= Ibn al-'Awwam =

Andalusian writer

Ibn al-'Awwam (ابن العوام), also called Abu Zakariya Ibn al-Awwam (أبو زكريا بن العوام), was an Andalusi agriculturist who flourished at Seville (modern-day southern Spain) in the later 12th century. He wrote a lengthy handbook on agriculture entitled in Arabic Kitāb al-Filāḥa (كِتَاب الفِلَاحَة), which is the most comprehensive treatment of the subject in medieval Arabic, and one of the most important medieval works on the subject in any language. It was published in Spanish and French translations in the 19th century.

==Biography==

His full name was Abu Zakariya Yahya ibn Muhammad ibn Ahmad ibn Al-'Awwam Al-Ishbili (أبو زكريا يحيى بن محمد بن أحمد بن العوام الإشبيلي). The appellation "Al-Ishbili" at the end of his name means "the Sevillean" i.e. from Seville. Nearly everything that is known about him is gleaned from his book. It appears that he was a large landowner whose interests lay exclusively with agricultural matters. It is clear that he did much hands-on growing and experimenting with a wide range of crops himself. It is also clear that he was well-read in the agricultural writings of his predecessors.

==Kitāb al-Filāḥa (كتاب الفلاحة)==

The work is mostly compiled from the writings of other authors. Al-'Awwam cites information from 112 different prior authors. His citations of earlier authors have been analyzed with the following summary results: about 1,900 direct and indirect citations altogether, of which 615 are to Greek authors (the great majority to the Geoponica of Cassianus Bassus), 585 are to Middle Eastern Arabic authors (the great majority to the Book of Nabataean Agriculture attributed to Ibn Wahshiyya), and 690 are to Andalusian Arabic authors (the great majority to Ibn Bassal, Abu ʾl-Khayr al-Ishbīlī or Ibn Hajjaj, all three of whom wrote books about agriculture in the later 11th century in southern Spain, copies of which have survived only partly and incompletely). Ibn al-Awwam compiled from only a subset of the authors he cites: This subset in turn contains all the material of the full set of authors he cites. His most influential direct sources were the Andalusian Arabic sources, who in turn were acquainted with various non-Andalusian sources, including sources from classical antiquity. Like himself, his Andalusian sources had read the Geoponica and the Nabataean Agriculture.

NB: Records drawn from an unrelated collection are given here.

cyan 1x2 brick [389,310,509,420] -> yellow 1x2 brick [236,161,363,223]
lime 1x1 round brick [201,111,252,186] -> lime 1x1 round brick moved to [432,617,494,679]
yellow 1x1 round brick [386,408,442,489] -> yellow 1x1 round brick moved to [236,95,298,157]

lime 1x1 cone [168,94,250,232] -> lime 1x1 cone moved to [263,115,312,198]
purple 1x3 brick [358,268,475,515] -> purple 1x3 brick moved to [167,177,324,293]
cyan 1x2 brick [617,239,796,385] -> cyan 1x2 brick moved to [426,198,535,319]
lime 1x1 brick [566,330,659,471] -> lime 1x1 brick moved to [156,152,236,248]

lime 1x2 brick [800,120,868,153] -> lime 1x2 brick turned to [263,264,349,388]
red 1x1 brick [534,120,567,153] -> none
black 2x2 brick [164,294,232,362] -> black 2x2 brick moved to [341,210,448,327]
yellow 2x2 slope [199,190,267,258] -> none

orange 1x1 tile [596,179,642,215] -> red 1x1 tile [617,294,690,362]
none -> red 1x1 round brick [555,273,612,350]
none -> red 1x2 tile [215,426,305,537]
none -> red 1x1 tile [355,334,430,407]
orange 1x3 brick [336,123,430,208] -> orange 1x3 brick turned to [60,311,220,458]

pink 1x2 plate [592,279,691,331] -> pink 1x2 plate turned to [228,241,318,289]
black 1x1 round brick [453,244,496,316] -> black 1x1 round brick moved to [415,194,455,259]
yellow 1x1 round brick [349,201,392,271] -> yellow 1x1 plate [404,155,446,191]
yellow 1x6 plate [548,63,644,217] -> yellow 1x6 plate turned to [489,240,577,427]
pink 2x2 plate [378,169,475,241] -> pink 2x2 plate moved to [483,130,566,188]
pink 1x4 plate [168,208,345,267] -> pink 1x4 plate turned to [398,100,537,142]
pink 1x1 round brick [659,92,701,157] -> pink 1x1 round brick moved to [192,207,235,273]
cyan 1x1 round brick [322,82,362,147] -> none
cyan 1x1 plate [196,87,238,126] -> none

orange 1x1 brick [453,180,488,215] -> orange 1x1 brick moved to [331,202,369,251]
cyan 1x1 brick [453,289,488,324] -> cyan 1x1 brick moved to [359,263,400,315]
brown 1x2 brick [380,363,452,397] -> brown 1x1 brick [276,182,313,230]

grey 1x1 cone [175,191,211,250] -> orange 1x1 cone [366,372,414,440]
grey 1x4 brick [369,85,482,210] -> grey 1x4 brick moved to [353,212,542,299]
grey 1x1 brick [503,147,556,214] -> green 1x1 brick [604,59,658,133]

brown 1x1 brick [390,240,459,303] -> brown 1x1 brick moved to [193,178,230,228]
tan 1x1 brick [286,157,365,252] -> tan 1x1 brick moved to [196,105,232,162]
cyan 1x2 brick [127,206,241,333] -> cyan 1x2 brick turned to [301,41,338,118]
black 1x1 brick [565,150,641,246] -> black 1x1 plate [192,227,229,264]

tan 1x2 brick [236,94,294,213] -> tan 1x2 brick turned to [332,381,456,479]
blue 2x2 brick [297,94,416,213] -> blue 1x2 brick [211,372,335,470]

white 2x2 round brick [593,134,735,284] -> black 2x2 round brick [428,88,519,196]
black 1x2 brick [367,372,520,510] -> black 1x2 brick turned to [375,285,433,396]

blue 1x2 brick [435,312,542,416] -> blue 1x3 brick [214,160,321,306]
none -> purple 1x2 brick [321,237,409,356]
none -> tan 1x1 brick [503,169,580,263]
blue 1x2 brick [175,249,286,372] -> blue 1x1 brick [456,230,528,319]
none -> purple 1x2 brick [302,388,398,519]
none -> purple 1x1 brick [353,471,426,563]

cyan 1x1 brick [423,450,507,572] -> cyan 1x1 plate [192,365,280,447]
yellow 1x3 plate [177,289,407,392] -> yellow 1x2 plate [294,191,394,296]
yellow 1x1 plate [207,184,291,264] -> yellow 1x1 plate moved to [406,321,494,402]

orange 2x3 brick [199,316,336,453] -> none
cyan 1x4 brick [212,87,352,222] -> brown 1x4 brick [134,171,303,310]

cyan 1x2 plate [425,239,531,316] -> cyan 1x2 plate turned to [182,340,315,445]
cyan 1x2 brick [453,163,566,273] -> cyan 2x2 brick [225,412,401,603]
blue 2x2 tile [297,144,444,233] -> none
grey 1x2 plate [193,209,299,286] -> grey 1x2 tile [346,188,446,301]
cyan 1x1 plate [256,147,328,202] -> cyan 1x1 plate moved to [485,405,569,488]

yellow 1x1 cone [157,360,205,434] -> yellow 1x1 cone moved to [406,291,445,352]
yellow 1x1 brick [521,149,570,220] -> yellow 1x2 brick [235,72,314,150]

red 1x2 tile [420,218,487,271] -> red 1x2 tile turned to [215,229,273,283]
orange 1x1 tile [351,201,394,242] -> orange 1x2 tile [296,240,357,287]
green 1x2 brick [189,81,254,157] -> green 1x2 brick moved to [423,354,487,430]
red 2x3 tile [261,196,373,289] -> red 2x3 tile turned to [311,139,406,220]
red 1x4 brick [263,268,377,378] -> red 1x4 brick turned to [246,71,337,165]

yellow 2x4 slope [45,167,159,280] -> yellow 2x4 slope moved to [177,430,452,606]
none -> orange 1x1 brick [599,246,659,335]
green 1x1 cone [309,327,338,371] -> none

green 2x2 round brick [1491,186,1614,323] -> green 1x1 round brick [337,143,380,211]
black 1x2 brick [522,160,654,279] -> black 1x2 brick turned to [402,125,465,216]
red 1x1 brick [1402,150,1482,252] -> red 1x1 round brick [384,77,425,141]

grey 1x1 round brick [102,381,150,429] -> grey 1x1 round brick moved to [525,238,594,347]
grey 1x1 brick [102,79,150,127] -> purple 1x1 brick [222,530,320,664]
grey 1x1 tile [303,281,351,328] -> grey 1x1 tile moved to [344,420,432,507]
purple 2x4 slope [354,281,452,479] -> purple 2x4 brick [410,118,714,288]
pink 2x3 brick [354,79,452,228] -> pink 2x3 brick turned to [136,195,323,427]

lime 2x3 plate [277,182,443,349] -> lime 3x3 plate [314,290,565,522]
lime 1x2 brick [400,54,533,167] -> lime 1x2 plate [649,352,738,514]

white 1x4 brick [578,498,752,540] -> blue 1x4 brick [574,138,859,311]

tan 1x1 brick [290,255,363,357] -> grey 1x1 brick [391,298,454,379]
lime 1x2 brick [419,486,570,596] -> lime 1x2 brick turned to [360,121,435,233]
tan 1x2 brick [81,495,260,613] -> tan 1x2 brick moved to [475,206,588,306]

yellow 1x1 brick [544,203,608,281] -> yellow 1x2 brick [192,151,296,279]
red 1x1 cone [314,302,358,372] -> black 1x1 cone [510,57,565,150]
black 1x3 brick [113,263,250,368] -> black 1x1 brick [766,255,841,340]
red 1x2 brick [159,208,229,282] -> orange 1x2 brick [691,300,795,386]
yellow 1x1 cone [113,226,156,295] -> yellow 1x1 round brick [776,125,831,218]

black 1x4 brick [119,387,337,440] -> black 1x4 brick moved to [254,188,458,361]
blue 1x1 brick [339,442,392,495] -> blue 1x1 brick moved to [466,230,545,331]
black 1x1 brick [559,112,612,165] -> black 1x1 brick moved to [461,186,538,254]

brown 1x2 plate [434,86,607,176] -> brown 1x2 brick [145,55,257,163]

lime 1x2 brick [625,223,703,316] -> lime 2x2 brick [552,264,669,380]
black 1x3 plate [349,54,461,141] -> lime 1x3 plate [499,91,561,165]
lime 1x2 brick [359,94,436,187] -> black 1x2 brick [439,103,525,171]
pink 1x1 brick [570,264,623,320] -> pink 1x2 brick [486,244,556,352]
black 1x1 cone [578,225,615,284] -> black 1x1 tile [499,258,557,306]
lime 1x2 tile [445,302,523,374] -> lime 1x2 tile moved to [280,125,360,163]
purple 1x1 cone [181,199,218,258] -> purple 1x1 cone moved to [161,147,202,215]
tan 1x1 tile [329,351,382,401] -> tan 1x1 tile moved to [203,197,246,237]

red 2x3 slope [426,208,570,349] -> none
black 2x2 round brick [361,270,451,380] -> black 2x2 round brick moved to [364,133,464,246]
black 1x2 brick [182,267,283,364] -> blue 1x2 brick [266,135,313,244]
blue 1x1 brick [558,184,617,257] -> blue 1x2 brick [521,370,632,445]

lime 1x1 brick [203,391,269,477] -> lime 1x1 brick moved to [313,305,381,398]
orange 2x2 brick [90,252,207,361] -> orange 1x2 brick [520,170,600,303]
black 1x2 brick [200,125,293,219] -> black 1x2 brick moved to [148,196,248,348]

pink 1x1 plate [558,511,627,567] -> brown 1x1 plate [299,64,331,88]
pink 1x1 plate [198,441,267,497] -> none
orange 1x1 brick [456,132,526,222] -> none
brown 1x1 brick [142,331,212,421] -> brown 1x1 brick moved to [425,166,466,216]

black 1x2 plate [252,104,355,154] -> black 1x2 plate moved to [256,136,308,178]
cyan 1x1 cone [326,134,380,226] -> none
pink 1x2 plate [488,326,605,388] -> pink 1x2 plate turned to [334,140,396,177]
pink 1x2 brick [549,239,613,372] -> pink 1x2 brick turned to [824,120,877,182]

Ibn al-Awwam's book is divided into thirty-four chapters. The first thirty deal with crops and the last four deal with livestock. The first four chapters in the book deal successively with different types of soils, fertilizers, irrigation, and planning a garden layout. Then there are five chapters on growing fruit trees, including grafting, pruning, growing from cuttings, etc., and dozens of different fruit trees are treated individually. Later chapters deal with ploughing, the choice of seeds, the seasons and their tasks, grain farming, leguminous plants, small allotments, aromatic plants and industrial plants. Again, many plants are treated individually on how to cultivate them. One chapter is devoted to methods of preserving and storing foods after harvest, a topic which comes up intermittently elsewhere. The symptoms of many diseases of trees and vines are indicated, as are methods of cure. The chapters on livestock include discussion of the diseases and injuries to horses and cattle.

Ibn al-Awwam's book, an agriculture encyclopedia of more than a thousand pages, is primarily a compilation of the writings of other authors. But it is a compilation that is guided and informed by Ibn al-Awwam's own rich and non-bookish knowledge of the subject.

An edition was published in 1802 with the Arabic text placed alongside a translation into Spanish. In 1864, it was published in French.